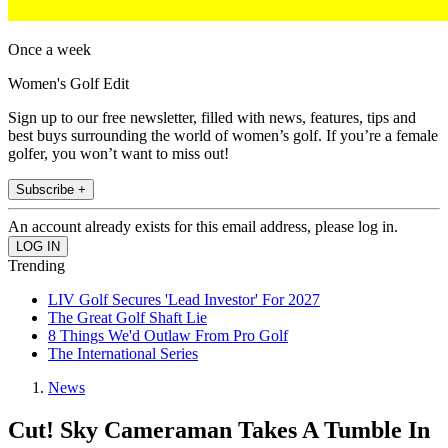
Once a week
Women's Golf Edit
Sign up to our free newsletter, filled with news, features, tips and
best buys surrounding the world of women’s golf. If you’re a female
golfer, you won’t want to miss out!
Subscribe +
An account already exists for this email address, please log in.
Trending
LIV Golf Secures 'Lead Investor' For 2027
The Great Golf Shaft Lie
8 Things We'd Outlaw From Pro Golf
The International Series
News
Cut! Sky Cameraman Takes A Tumble In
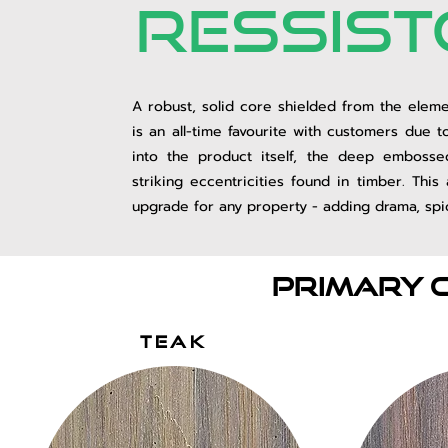
ressist
A robust, solid core shielded from
the eleme
is an all-time favourite with customers due t
into the product itself, the deep embosse
striking eccentricities found in timber. This
upgrade for any property - adding drama, spic
Primary 
TEAK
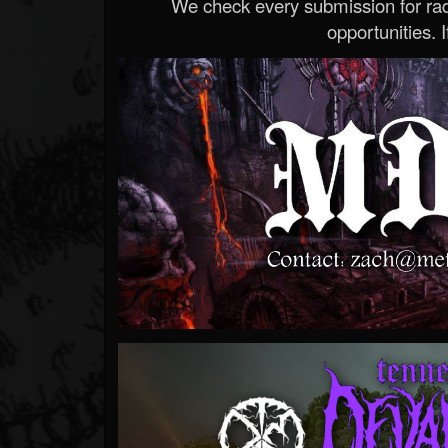
We check every submission for radi
opportunities. If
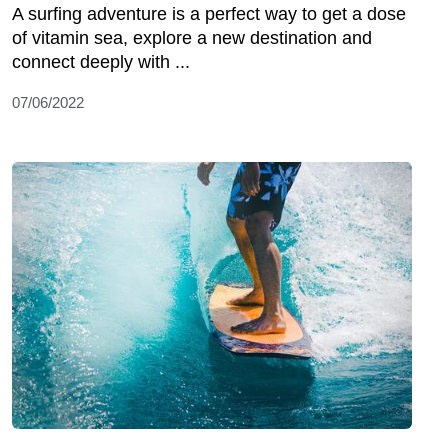
A surfing adventure is a perfect way to get a dose
of vitamin sea, explore a new destination and
connect deeply with ...
07/06/2022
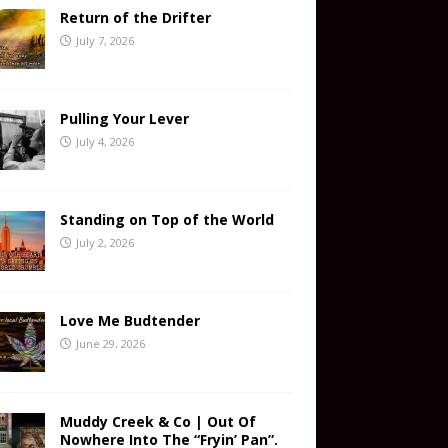
Return of the Drifter
July 7, 2026
Pulling Your Lever
July 4, 2026
Standing on Top of the World
July 2, 2026
Love Me Budtender
June 29, 2026
Muddy Creek & Co | Out Of
Nowhere Into The “Fryin’ Pan”.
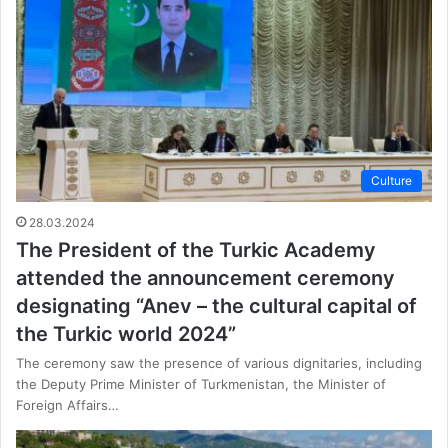
Culture
28.03.2024
The President of the Turkic Academy
attended the announcement ceremony
designating “Anev – the cultural capital of
the Turkic world 2024”
The ceremony saw the presence of various dignitaries, including
the Deputy Prime Minister of Turkmenistan, the Minister of
Foreign Affairs…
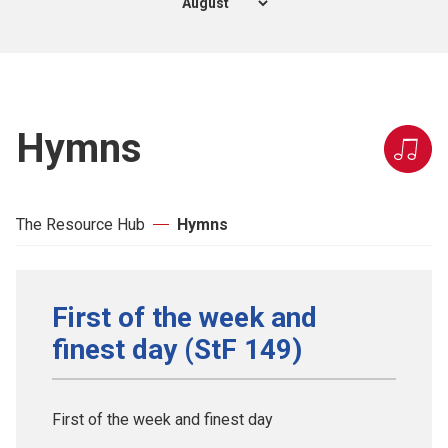
Hymns
The Resource Hub
Hymns
First of the week and
finest day (StF 149)
First of the week and finest day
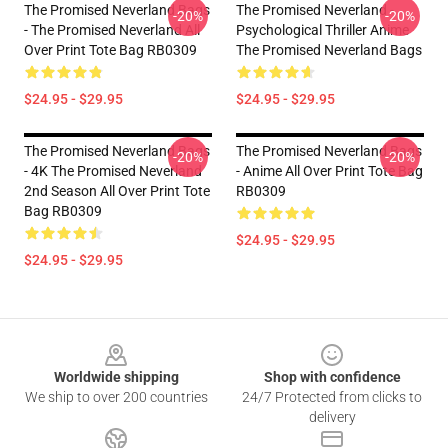
The Promised Neverland Bags
The Promised Neverland -
-20%
-20%
- The Promised Neverland All
Psychological Thriller Anime
Over Print Tote Bag RB0309
The Promised Neverland Bags
$24.95 - $29.95
$24.95 - $29.95
The Promised Neverland Bags
The Promised Neverland Bags
-20%
-20%
- 4K The Promised Neverland
- Anime All Over Print Tote Bag
2nd Season All Over Print Tote
RB0309
Bag RB0309
$24.95 - $29.95
$24.95 - $29.95
Footer
Worldwide shipping
Shop with confidence
We ship to over 200 countries
24/7 Protected from clicks to
delivery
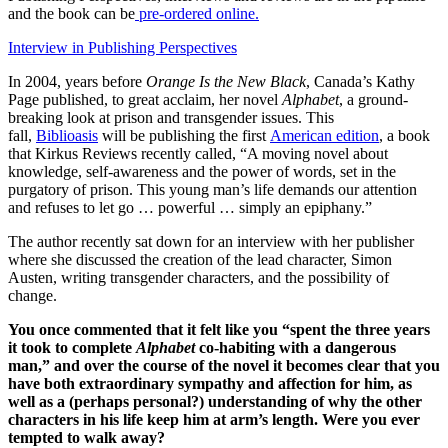
and the book can be
pre-ordered online.
Interview in Publishing Perspectives
In 2004, years before
Orange Is the New Black
, Canada’s Kathy
Page published, to great acclaim, her novel
Alphabet
, a ground-
breaking look at prison and transgender issues. This
fall,
Biblioasis
will be publishing the first
American edition
, a book
that Kirkus Reviews recently called, “A moving novel about
knowledge, self-awareness and the power of words, set in the
purgatory of prison. This young man’s life demands our attention
and refuses to let go … powerful … simply an epiphany.”
The author recently sat down for an interview with her publisher
where she discussed the creation of the lead character, Simon
Austen, writing transgender characters, and the possibility of
change.
You once commented that it felt like you “spent the three years
it took to complete
Alphabet
co-habiting with a dangerous
man,” and over the course of the novel it becomes clear that you
have both extraordinary sympathy and affection for him, as
well as a (perhaps personal?) understanding of why the other
characters in his life keep him at arm’s length. Were you ever
tempted to walk away?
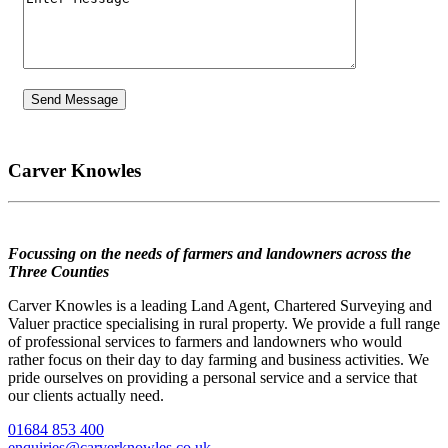
Carver Knowles
Focussing on the needs of farmers and landowners across the
Three Counties
Carver Knowles is a leading Land Agent, Chartered Surveying and
Valuer practice specialising in rural property. We provide a full range
of professional services to farmers and landowners who would
rather focus on their day to day farming and business activities. We
pride ourselves on providing a personal service and a service that
our clients actually need.
01684 853 400
enquiries@carverknowles.co.uk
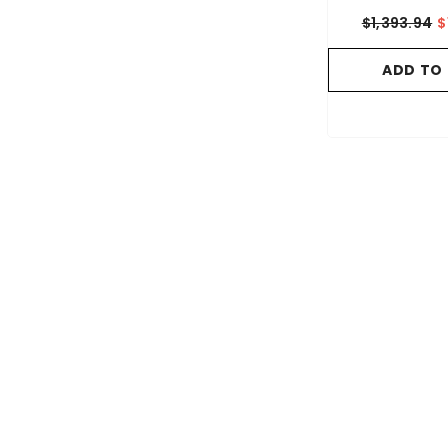
$1,393.94
$
ADD TO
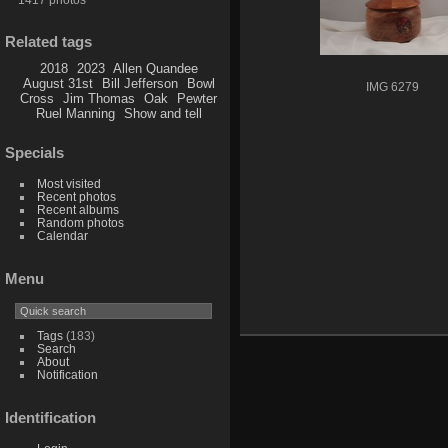
Related tags
2018
2023
Allen Quandee
August 31st
Bill Jefferson
Bowl
IMG 6279
Cross
Jim Thomas
Oak
Pewter
Ruel Manning
Show and tell
Specials
Most visited
Recent photos
Recent albums
Random photos
Calendar
Menu
Tags
(183)
Search
About
Notification
Identification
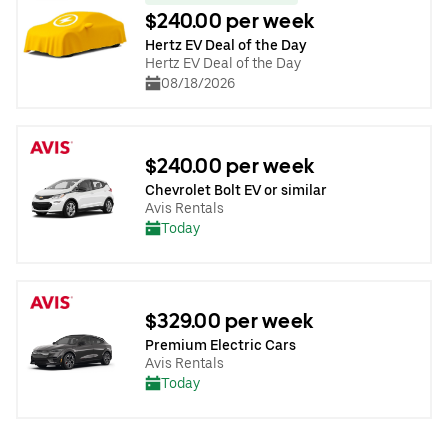
$240.00 per week
Hertz EV Deal of the Day
Hertz EV Deal of the Day
08/18/2026
$240.00 per week
Chevrolet Bolt EV or similar
Avis Rentals
Today
$329.00 per week
Premium Electric Cars
Avis Rentals
Today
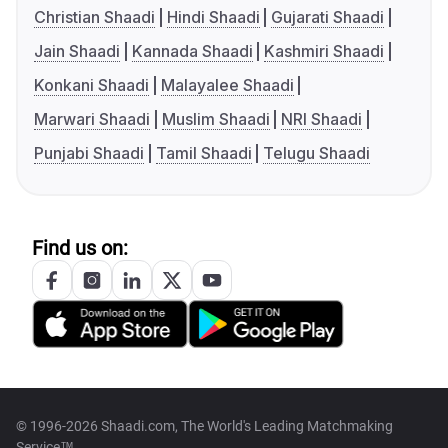
Christian Shaadi
Hindi Shaadi
Gujarati Shaadi
Jain Shaadi
Kannada Shaadi
Kashmiri Shaadi
Konkani Shaadi
Malayalee Shaadi
Marwari Shaadi
Muslim Shaadi
NRI Shaadi
Punjabi Shaadi
Tamil Shaadi
Telugu Shaadi
Find us on:
© 1996-2026 Shaadi.com, The World's Leading Matchmaking
Service™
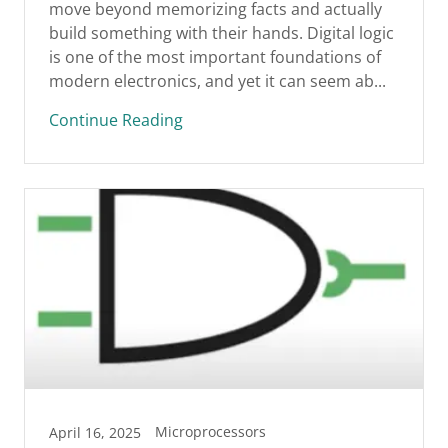
move beyond memorizing facts and actually
build something with their hands. Digital logic
is one of the most important foundations of
modern electronics, and yet it can seem ab...
Continue Reading
Microprocessors
April 16, 2025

(Work request)
Would you print exactly the lines in the listing above, from the line bearing "the Turkic world" through the line bearing "finest day (StF 149)", leaving out all pictures?

(Your response)
the Turkic world 2024”
The ceremony saw the presence of various dignitaries, including
the Deputy Prime Minister of Turkmenistan, the Minister of
Foreign Affairs…
Hymns
The Resource Hub
Hymns
First of the week and
finest day (StF 149)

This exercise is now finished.